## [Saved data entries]
───

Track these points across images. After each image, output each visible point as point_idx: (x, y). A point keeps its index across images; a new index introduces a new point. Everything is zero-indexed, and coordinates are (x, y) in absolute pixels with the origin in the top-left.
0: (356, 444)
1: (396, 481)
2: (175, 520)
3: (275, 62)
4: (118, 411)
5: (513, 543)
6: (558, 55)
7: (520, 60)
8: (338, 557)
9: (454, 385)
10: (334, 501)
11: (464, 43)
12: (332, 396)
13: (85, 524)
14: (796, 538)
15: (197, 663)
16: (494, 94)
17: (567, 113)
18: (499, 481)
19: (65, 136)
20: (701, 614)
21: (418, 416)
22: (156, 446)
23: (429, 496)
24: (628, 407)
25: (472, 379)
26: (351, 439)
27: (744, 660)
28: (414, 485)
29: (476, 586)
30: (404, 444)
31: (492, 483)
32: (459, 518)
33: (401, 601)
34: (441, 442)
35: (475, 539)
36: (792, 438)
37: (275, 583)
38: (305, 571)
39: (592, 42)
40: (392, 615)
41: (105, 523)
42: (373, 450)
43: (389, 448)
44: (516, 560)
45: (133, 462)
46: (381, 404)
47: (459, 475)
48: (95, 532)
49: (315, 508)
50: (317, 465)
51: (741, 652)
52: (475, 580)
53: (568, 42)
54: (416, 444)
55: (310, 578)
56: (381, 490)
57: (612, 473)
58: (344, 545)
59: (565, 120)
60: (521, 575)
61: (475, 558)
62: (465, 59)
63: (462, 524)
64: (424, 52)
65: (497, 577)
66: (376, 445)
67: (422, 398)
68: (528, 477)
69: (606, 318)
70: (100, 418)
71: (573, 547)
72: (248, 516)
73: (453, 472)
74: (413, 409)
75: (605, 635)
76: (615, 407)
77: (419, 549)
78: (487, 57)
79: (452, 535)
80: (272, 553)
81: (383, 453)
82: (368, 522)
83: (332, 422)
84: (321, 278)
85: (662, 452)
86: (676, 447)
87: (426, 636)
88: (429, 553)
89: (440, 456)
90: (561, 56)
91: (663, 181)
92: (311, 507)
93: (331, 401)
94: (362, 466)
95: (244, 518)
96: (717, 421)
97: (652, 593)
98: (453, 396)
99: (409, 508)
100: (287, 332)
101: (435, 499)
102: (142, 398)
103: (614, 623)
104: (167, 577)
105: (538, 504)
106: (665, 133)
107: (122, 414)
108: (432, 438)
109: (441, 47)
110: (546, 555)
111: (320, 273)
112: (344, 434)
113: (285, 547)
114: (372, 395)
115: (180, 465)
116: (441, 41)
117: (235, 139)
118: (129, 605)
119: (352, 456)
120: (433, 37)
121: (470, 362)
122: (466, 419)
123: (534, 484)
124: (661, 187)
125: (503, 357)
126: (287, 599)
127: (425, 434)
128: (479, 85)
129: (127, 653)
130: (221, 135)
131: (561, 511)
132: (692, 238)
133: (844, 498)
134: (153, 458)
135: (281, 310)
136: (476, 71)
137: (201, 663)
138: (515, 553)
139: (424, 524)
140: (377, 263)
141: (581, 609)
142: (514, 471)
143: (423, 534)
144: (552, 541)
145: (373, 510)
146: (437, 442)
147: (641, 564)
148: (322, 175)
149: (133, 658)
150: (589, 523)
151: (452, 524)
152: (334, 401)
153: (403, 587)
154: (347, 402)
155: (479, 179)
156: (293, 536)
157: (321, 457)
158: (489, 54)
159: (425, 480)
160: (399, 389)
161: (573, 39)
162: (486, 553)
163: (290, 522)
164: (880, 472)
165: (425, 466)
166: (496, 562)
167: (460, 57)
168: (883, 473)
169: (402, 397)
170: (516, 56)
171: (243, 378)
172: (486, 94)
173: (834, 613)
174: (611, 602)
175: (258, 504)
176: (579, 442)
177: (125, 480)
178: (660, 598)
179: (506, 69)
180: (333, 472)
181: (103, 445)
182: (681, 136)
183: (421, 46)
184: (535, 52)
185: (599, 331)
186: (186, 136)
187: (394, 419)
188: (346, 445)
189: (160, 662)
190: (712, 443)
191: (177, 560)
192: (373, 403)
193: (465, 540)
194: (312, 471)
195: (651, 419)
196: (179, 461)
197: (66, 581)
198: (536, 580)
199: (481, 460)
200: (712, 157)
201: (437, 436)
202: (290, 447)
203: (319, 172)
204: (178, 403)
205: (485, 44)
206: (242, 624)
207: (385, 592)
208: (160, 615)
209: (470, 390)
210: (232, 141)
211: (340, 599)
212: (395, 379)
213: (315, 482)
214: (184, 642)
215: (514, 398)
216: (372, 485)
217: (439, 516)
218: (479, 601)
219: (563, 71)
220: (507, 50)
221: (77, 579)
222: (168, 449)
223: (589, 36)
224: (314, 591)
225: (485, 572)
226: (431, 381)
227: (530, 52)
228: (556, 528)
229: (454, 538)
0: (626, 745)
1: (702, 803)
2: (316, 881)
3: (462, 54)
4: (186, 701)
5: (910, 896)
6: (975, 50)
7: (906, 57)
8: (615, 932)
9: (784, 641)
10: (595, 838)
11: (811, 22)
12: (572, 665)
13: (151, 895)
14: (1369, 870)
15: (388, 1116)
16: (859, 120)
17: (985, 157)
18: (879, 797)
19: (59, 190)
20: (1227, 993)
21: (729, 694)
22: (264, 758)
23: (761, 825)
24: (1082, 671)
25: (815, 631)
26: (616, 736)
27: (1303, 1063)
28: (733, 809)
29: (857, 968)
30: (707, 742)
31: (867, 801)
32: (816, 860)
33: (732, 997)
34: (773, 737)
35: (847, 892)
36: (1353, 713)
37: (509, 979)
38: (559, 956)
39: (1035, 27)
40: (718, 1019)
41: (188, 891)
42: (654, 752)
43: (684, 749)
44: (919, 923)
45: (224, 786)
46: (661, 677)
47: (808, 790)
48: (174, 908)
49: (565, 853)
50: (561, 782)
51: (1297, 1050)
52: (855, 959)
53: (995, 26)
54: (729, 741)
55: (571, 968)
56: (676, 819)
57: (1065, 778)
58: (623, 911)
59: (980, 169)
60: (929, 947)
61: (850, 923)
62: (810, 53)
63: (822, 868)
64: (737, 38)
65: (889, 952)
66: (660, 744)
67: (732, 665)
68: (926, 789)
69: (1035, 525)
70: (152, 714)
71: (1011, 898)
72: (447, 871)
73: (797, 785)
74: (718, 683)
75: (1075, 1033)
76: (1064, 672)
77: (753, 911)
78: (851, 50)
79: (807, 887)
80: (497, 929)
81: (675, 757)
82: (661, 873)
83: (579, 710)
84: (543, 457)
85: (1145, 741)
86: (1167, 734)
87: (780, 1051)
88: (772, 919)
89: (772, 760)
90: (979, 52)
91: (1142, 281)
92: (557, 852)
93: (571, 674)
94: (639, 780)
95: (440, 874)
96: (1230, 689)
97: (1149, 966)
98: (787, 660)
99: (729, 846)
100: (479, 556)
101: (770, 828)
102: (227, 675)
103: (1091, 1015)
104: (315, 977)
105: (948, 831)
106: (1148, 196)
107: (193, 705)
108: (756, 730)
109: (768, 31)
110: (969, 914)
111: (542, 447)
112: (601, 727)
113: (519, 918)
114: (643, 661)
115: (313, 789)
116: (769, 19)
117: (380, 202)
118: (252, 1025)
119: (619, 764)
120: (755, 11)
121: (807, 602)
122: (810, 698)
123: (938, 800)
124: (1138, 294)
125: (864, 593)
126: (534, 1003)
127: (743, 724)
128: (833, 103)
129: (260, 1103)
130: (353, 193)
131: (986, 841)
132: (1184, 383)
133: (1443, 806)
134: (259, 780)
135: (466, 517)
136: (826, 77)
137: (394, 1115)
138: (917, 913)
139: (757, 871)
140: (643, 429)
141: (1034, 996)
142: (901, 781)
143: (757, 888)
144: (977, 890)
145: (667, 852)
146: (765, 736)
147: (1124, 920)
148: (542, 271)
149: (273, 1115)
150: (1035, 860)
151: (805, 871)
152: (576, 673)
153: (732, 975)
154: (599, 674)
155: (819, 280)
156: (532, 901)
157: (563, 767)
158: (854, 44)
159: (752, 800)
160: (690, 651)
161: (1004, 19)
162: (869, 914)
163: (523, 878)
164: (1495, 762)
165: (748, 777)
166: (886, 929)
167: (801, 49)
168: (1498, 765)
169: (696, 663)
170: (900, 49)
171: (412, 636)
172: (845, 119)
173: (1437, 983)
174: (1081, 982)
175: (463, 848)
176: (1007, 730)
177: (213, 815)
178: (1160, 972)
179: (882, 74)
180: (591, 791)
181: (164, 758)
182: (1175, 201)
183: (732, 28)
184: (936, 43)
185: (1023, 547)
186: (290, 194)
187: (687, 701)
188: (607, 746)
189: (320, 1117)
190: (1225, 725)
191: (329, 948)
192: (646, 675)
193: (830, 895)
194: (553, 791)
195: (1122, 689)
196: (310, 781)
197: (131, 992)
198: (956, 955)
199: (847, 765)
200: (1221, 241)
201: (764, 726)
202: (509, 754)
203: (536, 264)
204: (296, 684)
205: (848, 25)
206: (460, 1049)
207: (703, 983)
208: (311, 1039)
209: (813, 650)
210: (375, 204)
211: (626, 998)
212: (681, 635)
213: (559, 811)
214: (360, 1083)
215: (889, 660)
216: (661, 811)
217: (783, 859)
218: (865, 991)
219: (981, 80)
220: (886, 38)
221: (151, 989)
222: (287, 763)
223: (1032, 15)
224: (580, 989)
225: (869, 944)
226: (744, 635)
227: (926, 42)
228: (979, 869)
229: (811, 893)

───

Beginning at the line above that contains "37: (275, 583)", return each line exactly through the line that contains "84: (321, 278)", and no others.

37: (275, 583)
38: (305, 571)
39: (592, 42)
40: (392, 615)
41: (105, 523)
42: (373, 450)
43: (389, 448)
44: (516, 560)
45: (133, 462)
46: (381, 404)
47: (459, 475)
48: (95, 532)
49: (315, 508)
50: (317, 465)
51: (741, 652)
52: (475, 580)
53: (568, 42)
54: (416, 444)
55: (310, 578)
56: (381, 490)
57: (612, 473)
58: (344, 545)
59: (565, 120)
60: (521, 575)
61: (475, 558)
62: (465, 59)
63: (462, 524)
64: (424, 52)
65: (497, 577)
66: (376, 445)
67: (422, 398)
68: (528, 477)
69: (606, 318)
70: (100, 418)
71: (573, 547)
72: (248, 516)
73: (453, 472)
74: (413, 409)
75: (605, 635)
76: (615, 407)
77: (419, 549)
78: (487, 57)
79: (452, 535)
80: (272, 553)
81: (383, 453)
82: (368, 522)
83: (332, 422)
84: (321, 278)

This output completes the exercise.